[Stored entries]
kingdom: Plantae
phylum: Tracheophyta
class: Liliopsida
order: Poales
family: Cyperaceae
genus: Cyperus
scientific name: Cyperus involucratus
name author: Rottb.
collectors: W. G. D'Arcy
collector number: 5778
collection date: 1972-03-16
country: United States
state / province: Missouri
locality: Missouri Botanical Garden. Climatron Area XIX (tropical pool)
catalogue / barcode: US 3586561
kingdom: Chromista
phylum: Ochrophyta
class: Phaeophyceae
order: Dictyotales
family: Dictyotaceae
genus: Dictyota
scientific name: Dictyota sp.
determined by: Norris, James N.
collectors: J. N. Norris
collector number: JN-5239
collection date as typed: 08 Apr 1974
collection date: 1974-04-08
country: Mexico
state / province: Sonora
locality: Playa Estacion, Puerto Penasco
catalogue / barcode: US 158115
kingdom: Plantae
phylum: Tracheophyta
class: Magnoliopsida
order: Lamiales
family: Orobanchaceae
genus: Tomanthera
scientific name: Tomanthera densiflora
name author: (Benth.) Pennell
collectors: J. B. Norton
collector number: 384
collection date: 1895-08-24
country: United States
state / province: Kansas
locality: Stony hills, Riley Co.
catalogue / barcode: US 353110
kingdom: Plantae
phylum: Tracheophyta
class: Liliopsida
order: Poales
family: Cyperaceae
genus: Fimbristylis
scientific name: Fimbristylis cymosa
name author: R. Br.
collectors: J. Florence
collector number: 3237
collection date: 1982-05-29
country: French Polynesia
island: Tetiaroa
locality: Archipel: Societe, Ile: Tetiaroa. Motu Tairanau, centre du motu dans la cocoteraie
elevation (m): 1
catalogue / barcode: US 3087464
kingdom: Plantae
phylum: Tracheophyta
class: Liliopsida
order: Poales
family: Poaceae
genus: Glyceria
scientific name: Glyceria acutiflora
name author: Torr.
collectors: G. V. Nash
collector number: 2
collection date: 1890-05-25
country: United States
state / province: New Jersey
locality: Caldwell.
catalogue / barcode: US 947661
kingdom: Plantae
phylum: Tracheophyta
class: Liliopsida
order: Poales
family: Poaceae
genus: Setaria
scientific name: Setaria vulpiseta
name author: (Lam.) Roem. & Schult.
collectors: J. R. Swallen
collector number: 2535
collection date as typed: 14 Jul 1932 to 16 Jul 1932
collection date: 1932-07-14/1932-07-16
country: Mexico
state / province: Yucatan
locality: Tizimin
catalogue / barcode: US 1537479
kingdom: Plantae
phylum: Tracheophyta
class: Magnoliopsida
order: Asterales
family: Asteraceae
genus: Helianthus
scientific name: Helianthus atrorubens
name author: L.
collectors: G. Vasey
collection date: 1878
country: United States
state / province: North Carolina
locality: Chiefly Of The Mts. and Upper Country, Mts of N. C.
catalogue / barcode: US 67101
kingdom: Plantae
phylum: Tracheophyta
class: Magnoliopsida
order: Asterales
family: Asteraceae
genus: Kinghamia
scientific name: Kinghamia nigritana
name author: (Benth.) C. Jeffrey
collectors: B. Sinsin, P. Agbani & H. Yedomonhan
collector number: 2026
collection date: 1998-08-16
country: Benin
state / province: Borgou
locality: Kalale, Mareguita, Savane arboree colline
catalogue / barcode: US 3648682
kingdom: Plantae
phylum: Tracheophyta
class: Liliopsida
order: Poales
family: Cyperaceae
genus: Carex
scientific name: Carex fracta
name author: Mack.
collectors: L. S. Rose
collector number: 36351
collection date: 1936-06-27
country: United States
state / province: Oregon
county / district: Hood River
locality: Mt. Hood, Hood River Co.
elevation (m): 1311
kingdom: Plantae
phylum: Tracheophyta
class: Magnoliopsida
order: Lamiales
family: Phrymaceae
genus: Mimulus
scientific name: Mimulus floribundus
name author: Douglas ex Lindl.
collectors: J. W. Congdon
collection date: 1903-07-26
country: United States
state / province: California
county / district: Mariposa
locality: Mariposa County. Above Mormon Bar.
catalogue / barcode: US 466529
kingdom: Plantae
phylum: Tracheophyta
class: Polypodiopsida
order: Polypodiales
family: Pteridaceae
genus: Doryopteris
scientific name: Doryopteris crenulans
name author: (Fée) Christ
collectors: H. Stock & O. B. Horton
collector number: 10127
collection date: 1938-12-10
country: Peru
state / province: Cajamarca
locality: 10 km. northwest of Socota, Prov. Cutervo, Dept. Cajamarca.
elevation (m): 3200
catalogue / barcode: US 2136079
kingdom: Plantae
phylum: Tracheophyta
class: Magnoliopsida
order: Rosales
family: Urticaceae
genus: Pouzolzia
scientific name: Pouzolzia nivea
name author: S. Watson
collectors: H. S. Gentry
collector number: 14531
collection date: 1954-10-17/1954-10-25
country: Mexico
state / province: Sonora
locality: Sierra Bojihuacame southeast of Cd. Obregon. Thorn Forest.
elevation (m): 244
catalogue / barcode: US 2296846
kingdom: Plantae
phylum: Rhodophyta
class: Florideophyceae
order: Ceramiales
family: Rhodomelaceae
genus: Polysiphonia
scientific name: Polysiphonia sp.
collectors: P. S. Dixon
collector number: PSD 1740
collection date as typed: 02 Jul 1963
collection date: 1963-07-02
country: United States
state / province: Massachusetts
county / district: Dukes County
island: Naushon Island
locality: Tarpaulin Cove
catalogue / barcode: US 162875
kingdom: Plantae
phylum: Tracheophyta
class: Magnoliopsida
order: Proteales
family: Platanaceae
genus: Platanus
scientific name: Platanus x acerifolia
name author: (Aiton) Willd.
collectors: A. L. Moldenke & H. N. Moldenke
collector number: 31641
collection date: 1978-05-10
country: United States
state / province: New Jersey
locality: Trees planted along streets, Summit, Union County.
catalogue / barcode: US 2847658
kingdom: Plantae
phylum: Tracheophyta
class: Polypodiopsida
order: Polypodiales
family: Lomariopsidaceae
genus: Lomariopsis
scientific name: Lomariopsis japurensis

▸ Task: Please copy out all of the data above word for word, keeping every line unchanged.

▸ Finished exercise:
kingdom: Plantae
phylum: Tracheophyta
class: Liliopsida
order: Poales
family: Cyperaceae
genus: Cyperus
scientific name: Cyperus involucratus
name author: Rottb.
collectors: W. G. D'Arcy
collector number: 5778
collection date: 1972-03-16
country: United States
state / province: Missouri
locality: Missouri Botanical Garden. Climatron Area XIX (tropical pool)
catalogue / barcode: US 3586561
kingdom: Chromista
phylum: Ochrophyta
class: Phaeophyceae
order: Dictyotales
family: Dictyotaceae
genus: Dictyota
scientific name: Dictyota sp.
determined by: Norris, James N.
collectors: J. N. Norris
collector number: JN-5239
collection date as typed: 08 Apr 1974
collection date: 1974-04-08
country: Mexico
state / province: Sonora
locality: Playa Estacion, Puerto Penasco
catalogue / barcode: US 158115
kingdom: Plantae
phylum: Tracheophyta
class: Magnoliopsida
order: Lamiales
family: Orobanchaceae
genus: Tomanthera
scientific name: Tomanthera densiflora
name author: (Benth.) Pennell
collectors: J. B. Norton
collector number: 384
collection date: 1895-08-24
country: United States
state / province: Kansas
locality: Stony hills, Riley Co.
catalogue / barcode: US 353110
kingdom: Plantae
phylum: Tracheophyta
class: Liliopsida
order: Poales
family: Cyperaceae
genus: Fimbristylis
scientific name: Fimbristylis cymosa
name author: R. Br.
collectors: J. Florence
collector number: 3237
collection date: 1982-05-29
country: French Polynesia
island: Tetiaroa
locality: Archipel: Societe, Ile: Tetiaroa. Motu Tairanau, centre du motu dans la cocoteraie
elevation (m): 1
catalogue / barcode: US 3087464
kingdom: Plantae
phylum: Tracheophyta
class: Liliopsida
order: Poales
family: Poaceae
genus: Glyceria
scientific name: Glyceria acutiflora
name author: Torr.
collectors: G. V. Nash
collector number: 2
collection date: 1890-05-25
country: United States
state / province: New Jersey
locality: Caldwell.
catalogue / barcode: US 947661
kingdom: Plantae
phylum: Tracheophyta
class: Liliopsida
order: Poales
family: Poaceae
genus: Setaria
scientific name: Setaria vulpiseta
name author: (Lam.) Roem. & Schult.
collectors: J. R. Swallen
collector number: 2535
collection date as typed: 14 Jul 1932 to 16 Jul 1932
collection date: 1932-07-14/1932-07-16
country: Mexico
state / province: Yucatan
locality: Tizimin
catalogue / barcode: US 1537479
kingdom: Plantae
phylum: Tracheophyta
class: Magnoliopsida
order: Asterales
family: Asteraceae
genus: Helianthus
scientific name: Helianthus atrorubens
name author: L.
collectors: G. Vasey
collection date: 1878
country: United States
state / province: North Carolina
locality: Chiefly Of The Mts. and Upper Country, Mts of N. C.
catalogue / barcode: US 67101
kingdom: Plantae
phylum: Tracheophyta
class: Magnoliopsida
order: Asterales
family: Asteraceae
genus: Kinghamia
scientific name: Kinghamia nigritana
name author: (Benth.) C. Jeffrey
collectors: B. Sinsin, P. Agbani & H. Yedomonhan
collector number: 2026
collection date: 1998-08-16
country: Benin
state / province: Borgou
locality: Kalale, Mareguita, Savane arboree colline
catalogue / barcode: US 3648682
kingdom: Plantae
phylum: Tracheophyta
class: Liliopsida
order: Poales
family: Cyperaceae
genus: Carex
scientific name: Carex fracta
name author: Mack.
collectors: L. S. Rose
collector number: 36351
collection date: 1936-06-27
country: United States
state / province: Oregon
county / district: Hood River
locality: Mt. Hood, Hood River Co.
elevation (m): 1311
kingdom: Plantae
phylum: Tracheophyta
class: Magnoliopsida
order: Lamiales
family: Phrymaceae
genus: Mimulus
scientific name: Mimulus floribundus
name author: Douglas ex Lindl.
collectors: J. W. Congdon
collection date: 1903-07-26
country: United States
state / province: California
county / district: Mariposa
locality: Mariposa County. Above Mormon Bar.
catalogue / barcode: US 466529
kingdom: Plantae
phylum: Tracheophyta
class: Polypodiopsida
order: Polypodiales
family: Pteridaceae
genus: Doryopteris
scientific name: Doryopteris crenulans
name author: (Fée) Christ
collectors: H. Stock & O. B. Horton
collector number: 10127
collection date: 1938-12-10
country: Peru
state / province: Cajamarca
locality: 10 km. northwest of Socota, Prov. Cutervo, Dept. Cajamarca.
elevation (m): 3200
catalogue / barcode: US 2136079
kingdom: Plantae
phylum: Tracheophyta
class: Magnoliopsida
order: Rosales
family: Urticaceae
genus: Pouzolzia
scientific name: Pouzolzia nivea
name author: S. Watson
collectors: H. S. Gentry
collector number: 14531
collection date: 1954-10-17/1954-10-25
country: Mexico
state / province: Sonora
locality: Sierra Bojihuacame southeast of Cd. Obregon. Thorn Forest.
elevation (m): 244
catalogue / barcode: US 2296846
kingdom: Plantae
phylum: Rhodophyta
class: Florideophyceae
order: Ceramiales
family: Rhodomelaceae
genus: Polysiphonia
scientific name: Polysiphonia sp.
collectors: P. S. Dixon
collector number: PSD 1740
collection date as typed: 02 Jul 1963
collection date: 1963-07-02
country: United States
state / province: Massachusetts
county / district: Dukes County
island: Naushon Island
locality: Tarpaulin Cove
catalogue / barcode: US 162875
kingdom: Plantae
phylum: Tracheophyta
class: Magnoliopsida
order: Proteales
family: Platanaceae
genus: Platanus
scientific name: Platanus x acerifolia
name author: (Aiton) Willd.
collectors: A. L. Moldenke & H. N. Moldenke
collector number: 31641
collection date: 1978-05-10
country: United States
state / province: New Jersey
locality: Trees planted along streets, Summit, Union County.
catalogue / barcode: US 2847658
kingdom: Plantae
phylum: Tracheophyta
class: Polypodiopsida
order: Polypodiales
family: Lomariopsidaceae
genus: Lomariopsis
scientific name: Lomariopsis japurensis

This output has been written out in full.